Seeing how the economy is affected in the second way, however, requires that you ask yourself what would have happened to the excess money if it had not been taxed by the government. There are usually three potential answers to that question.

First, the money will be donated to charities or churches that provide health care. For some reason, that answer isn’t good enough for people these days.

Second, the wealthy will use the money to buy things they probably don’t need. They may decide to buy two brand new Cadillacs and a ton of clothes for their teenage daughters. But who cares?

Purchasing those things aids in the hiring of new employees at General Motors and Hollister who now have their own money to spend on health care.

Third, people complain that excess money will just sit in bank accounts throughout the country.

But money sitting in an account will lower the bank’s interest rates so that entrepreneurs can more easily start new businesses.

In turn, these new businesses compete with similar firms in the market, eventually lowering prices altogether.

Now everyone has excess money, the benefits are long-term and the country is more likely to make exports. None of these things would have happened if the government took that excess money for temporary benefits.

The business reaction to high health care costs would be to raise the supply of health care providers, meaning charities, hospitals, medical schools and physicians.

The government reaction was to raise demand by putting in an individual mandate that requires everyone have health insurance. This increases the number of patients and thus increases the costs they meant to deter in the first place.

If the government is truly serious about lowering health care costs, it needs to get out of the way. That means eliminating the need to license entities like medical schools, hospitals and physicians.
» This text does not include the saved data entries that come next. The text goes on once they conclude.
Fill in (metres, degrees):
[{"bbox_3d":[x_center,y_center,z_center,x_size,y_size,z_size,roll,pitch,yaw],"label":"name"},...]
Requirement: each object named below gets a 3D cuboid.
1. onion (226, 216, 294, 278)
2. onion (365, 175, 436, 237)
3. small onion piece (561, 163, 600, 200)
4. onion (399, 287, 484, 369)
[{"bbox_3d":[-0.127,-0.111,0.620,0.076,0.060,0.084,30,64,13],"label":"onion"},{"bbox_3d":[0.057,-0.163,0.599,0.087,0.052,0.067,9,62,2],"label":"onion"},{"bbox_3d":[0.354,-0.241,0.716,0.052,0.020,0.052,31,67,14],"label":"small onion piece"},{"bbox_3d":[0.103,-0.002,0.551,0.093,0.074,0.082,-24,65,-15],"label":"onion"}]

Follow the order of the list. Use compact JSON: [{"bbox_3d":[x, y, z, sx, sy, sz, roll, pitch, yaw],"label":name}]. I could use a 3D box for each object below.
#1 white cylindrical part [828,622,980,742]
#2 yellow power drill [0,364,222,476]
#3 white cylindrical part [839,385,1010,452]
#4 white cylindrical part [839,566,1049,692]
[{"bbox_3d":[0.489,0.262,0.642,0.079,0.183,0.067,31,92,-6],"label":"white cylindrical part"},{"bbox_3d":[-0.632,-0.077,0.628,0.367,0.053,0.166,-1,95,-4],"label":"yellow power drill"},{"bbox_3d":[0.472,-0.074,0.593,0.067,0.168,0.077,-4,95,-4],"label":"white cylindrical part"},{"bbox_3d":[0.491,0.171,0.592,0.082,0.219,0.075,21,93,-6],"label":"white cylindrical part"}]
It’s the only way to naturally decrease costs without taxation. Cost reduction would be accomplished almost immediately.

Getting into the details of the medical field, though, means debating the ethicality of the Food and Drug Administration. The FDA, in its monopolized privilege, oversees medicines and potential cures to diseases.

The government’s primary target should be increasing the supply of health care providers.

Past administrations believed it’d be easy to take care of the poor, the elderly and children, but their interventions turned into the mess we’ve now inherited.

In the book “Is Reality Optional?” by Thomas Sowell, a senior fellow at Stanford’s Hoover Institution, the author wrote, “Much of the social history of the Western world over the past three decades has involved replacing what worked with what sounded good.” The same is true for our economic history. It’s time to get back, once and for all, to our free market and competitive health care system.